▶ **Problem details**: Look through the listing for the word "Contemporánea". Copy each line that has it.

▶ **Working data**:

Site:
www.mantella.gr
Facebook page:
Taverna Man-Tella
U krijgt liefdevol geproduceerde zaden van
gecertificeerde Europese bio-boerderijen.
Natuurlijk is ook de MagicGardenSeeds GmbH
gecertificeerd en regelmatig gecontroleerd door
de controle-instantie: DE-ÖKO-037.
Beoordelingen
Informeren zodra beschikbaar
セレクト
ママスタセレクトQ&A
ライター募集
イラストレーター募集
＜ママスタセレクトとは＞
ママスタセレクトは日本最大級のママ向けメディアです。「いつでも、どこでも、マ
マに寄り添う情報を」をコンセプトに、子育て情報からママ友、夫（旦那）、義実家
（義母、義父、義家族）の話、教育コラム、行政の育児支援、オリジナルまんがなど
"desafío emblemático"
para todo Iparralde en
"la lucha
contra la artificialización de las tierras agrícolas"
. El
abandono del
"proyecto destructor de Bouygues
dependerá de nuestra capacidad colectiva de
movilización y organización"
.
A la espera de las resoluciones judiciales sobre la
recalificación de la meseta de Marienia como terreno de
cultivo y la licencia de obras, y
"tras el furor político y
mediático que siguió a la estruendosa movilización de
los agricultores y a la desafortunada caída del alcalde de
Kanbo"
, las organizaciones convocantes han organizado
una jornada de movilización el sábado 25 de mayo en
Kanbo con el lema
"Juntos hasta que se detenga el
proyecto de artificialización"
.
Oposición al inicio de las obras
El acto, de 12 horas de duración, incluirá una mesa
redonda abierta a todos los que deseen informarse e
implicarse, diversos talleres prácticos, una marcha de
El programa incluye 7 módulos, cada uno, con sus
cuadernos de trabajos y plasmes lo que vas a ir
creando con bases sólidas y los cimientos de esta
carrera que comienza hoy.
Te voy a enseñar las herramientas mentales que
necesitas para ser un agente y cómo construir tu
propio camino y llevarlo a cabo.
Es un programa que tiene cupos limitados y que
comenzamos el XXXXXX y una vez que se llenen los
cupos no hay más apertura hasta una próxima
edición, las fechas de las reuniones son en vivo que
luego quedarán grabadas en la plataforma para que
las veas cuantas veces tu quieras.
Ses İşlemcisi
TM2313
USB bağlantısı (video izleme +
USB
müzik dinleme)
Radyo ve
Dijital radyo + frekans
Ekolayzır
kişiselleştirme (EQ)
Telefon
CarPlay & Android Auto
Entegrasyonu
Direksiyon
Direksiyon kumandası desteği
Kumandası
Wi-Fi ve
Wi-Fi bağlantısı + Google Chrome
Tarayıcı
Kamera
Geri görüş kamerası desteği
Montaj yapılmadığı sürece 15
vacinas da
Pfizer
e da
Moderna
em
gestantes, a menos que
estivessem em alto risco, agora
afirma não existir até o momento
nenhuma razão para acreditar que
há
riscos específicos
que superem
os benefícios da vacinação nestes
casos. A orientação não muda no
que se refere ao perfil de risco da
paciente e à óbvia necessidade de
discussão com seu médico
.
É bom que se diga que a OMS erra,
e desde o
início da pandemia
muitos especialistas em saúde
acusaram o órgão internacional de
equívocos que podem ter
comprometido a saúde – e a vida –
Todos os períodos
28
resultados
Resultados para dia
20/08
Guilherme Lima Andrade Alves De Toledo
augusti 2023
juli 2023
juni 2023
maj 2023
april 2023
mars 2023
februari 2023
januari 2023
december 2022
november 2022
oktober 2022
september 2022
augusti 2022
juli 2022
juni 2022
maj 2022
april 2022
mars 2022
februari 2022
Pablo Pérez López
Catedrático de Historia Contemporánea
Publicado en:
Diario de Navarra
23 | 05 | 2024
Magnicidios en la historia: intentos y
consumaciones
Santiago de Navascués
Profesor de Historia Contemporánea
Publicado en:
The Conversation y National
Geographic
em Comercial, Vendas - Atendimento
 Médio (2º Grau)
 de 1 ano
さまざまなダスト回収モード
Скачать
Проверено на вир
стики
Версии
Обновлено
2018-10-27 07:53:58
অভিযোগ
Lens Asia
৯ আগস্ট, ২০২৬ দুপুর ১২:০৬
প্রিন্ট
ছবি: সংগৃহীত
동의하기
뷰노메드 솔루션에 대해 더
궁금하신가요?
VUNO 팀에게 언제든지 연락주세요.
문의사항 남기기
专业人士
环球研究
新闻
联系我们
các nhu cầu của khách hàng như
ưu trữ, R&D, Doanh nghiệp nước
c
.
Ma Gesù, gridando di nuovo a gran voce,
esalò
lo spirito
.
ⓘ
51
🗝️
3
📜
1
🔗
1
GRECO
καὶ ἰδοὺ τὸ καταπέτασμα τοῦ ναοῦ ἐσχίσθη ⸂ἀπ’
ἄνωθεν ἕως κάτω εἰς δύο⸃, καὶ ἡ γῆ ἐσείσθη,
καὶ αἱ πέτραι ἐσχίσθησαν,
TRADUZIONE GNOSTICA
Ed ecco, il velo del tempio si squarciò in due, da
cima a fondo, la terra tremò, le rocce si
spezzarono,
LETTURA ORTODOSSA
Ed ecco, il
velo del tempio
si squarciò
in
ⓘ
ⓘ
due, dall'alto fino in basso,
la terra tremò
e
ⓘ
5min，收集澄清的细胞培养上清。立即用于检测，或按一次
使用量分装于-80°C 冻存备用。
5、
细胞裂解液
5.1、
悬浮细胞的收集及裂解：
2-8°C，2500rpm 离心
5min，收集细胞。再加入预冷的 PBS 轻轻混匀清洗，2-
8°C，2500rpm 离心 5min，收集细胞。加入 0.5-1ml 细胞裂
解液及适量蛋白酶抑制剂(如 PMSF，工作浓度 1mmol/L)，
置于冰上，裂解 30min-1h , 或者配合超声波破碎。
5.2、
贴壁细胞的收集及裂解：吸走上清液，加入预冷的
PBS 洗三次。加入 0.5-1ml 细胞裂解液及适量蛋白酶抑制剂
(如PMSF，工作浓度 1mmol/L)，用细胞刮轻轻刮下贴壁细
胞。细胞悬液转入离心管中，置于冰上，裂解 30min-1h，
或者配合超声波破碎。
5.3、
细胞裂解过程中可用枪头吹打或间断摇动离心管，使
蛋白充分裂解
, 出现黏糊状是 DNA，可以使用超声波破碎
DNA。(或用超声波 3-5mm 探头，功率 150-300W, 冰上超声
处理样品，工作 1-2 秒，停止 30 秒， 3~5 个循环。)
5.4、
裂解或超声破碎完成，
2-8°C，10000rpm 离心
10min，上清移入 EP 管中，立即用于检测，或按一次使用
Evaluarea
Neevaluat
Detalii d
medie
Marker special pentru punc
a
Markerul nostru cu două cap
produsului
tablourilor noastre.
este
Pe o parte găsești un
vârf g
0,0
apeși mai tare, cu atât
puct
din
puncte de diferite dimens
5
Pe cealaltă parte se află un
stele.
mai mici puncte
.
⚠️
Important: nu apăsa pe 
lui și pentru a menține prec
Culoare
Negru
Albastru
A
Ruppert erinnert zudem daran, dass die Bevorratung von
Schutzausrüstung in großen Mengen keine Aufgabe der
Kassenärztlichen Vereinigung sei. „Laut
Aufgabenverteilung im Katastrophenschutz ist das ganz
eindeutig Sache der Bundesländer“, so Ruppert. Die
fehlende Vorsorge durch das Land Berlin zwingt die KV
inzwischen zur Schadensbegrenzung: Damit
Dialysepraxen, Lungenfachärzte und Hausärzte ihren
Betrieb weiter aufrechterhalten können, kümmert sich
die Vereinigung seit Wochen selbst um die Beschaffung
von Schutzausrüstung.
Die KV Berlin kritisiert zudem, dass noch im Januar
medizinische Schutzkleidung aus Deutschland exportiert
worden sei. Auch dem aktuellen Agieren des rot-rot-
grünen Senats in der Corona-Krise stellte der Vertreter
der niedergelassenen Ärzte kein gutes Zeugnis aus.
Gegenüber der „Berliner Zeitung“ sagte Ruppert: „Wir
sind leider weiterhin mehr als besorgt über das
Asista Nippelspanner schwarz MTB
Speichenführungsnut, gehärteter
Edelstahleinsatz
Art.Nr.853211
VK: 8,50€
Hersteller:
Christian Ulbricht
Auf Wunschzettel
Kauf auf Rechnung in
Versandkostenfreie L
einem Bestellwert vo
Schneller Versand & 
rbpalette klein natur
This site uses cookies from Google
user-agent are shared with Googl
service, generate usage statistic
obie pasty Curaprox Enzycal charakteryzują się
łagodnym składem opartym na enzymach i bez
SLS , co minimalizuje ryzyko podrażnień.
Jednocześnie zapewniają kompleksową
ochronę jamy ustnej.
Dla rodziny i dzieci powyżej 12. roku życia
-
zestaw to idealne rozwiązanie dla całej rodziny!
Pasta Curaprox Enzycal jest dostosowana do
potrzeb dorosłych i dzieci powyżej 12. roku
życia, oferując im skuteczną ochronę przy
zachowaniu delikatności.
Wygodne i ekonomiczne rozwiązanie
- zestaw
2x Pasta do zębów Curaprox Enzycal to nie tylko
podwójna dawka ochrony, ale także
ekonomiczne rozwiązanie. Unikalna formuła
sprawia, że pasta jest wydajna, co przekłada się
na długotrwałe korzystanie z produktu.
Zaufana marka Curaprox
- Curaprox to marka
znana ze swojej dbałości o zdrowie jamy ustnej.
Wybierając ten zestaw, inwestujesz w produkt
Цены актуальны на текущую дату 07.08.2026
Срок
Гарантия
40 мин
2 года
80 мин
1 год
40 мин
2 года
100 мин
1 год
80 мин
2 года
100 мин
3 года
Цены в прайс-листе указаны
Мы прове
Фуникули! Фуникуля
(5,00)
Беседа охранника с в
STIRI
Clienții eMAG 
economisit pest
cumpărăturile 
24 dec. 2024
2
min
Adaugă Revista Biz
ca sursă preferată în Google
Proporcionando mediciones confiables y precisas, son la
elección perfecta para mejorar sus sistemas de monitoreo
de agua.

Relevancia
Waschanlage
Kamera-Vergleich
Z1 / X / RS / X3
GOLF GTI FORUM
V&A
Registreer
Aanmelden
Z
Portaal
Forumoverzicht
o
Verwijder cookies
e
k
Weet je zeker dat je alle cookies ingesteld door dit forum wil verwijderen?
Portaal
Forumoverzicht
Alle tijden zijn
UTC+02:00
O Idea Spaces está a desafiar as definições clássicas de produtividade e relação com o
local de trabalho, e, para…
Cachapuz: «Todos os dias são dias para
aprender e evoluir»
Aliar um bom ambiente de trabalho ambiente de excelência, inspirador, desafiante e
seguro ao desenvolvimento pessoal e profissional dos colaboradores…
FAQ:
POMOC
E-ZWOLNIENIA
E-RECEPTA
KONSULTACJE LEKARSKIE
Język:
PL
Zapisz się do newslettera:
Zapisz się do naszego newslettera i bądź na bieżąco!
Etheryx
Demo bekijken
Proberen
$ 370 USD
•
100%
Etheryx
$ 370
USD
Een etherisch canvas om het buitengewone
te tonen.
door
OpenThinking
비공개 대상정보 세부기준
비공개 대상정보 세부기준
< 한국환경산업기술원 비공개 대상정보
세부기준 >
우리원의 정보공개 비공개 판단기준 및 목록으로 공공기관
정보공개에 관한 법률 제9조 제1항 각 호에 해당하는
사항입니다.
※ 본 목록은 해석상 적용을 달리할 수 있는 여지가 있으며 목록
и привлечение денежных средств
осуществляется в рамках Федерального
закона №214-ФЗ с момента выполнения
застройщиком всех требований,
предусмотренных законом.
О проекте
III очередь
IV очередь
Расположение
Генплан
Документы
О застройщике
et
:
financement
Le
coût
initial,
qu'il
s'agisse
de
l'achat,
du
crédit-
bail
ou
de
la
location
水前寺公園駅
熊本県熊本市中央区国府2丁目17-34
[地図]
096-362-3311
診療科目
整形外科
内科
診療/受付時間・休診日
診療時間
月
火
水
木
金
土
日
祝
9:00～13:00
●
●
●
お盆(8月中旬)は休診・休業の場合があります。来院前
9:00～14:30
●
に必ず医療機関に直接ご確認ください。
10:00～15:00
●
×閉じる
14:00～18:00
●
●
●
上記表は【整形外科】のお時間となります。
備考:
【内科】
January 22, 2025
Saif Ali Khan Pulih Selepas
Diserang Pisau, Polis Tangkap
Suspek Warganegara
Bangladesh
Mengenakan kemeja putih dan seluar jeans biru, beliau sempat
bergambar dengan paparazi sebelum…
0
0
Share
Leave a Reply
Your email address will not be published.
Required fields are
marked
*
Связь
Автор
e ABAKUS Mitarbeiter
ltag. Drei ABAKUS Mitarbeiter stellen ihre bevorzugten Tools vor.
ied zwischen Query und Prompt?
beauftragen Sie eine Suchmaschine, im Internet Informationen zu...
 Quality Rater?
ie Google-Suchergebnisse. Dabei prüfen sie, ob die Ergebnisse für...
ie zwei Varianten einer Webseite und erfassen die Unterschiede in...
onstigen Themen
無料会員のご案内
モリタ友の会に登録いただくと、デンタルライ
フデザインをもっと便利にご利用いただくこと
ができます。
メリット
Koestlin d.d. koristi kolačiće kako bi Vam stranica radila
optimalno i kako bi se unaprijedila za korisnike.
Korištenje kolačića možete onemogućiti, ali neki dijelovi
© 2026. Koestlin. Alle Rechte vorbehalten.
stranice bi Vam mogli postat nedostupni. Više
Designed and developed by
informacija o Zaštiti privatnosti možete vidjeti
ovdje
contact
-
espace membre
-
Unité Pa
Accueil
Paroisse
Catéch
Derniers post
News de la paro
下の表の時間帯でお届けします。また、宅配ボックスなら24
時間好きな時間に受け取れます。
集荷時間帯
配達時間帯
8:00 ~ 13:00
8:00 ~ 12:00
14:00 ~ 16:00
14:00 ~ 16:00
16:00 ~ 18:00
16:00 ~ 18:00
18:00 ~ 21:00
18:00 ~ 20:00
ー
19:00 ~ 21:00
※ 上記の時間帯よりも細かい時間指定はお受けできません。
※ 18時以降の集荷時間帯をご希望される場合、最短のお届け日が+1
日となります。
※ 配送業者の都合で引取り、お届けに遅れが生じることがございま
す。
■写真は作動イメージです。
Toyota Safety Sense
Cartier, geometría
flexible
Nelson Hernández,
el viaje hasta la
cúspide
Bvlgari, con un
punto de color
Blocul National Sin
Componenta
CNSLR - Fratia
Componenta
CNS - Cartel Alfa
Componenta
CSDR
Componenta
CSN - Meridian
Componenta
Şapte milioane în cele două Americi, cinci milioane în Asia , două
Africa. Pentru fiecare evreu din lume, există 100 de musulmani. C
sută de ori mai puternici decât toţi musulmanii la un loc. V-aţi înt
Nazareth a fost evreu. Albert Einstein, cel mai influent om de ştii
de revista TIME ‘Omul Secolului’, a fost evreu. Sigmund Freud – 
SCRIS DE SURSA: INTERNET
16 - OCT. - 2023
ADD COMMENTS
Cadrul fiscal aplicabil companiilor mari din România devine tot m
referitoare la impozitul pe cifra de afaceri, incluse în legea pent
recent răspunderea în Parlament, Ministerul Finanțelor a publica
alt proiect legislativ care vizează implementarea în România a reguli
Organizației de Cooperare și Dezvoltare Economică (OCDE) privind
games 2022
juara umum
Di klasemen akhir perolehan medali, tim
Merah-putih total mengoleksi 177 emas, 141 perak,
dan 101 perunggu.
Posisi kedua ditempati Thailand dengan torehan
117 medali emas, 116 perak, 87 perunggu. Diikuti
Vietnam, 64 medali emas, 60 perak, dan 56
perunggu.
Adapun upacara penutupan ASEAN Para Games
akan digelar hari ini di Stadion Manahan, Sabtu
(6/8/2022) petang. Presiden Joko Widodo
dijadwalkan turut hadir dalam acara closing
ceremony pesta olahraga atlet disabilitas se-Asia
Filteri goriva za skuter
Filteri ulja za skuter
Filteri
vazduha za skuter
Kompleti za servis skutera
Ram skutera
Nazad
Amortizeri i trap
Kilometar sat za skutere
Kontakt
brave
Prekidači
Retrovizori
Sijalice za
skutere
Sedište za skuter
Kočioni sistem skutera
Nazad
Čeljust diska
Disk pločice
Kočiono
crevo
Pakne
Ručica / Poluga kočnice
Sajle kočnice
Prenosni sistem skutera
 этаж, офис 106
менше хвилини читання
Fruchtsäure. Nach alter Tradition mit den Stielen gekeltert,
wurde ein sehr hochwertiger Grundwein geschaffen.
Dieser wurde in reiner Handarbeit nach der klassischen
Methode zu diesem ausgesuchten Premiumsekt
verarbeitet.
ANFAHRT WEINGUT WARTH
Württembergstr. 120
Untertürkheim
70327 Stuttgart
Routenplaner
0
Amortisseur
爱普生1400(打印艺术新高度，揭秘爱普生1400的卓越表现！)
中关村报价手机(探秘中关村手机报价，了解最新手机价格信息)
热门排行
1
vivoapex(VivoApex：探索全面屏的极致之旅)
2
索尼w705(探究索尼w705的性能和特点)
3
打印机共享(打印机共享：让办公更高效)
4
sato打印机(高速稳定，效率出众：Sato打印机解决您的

▶ **Answer to this exercise**:
Catedrático de Historia Contemporánea
Profesor de Historia Contemporánea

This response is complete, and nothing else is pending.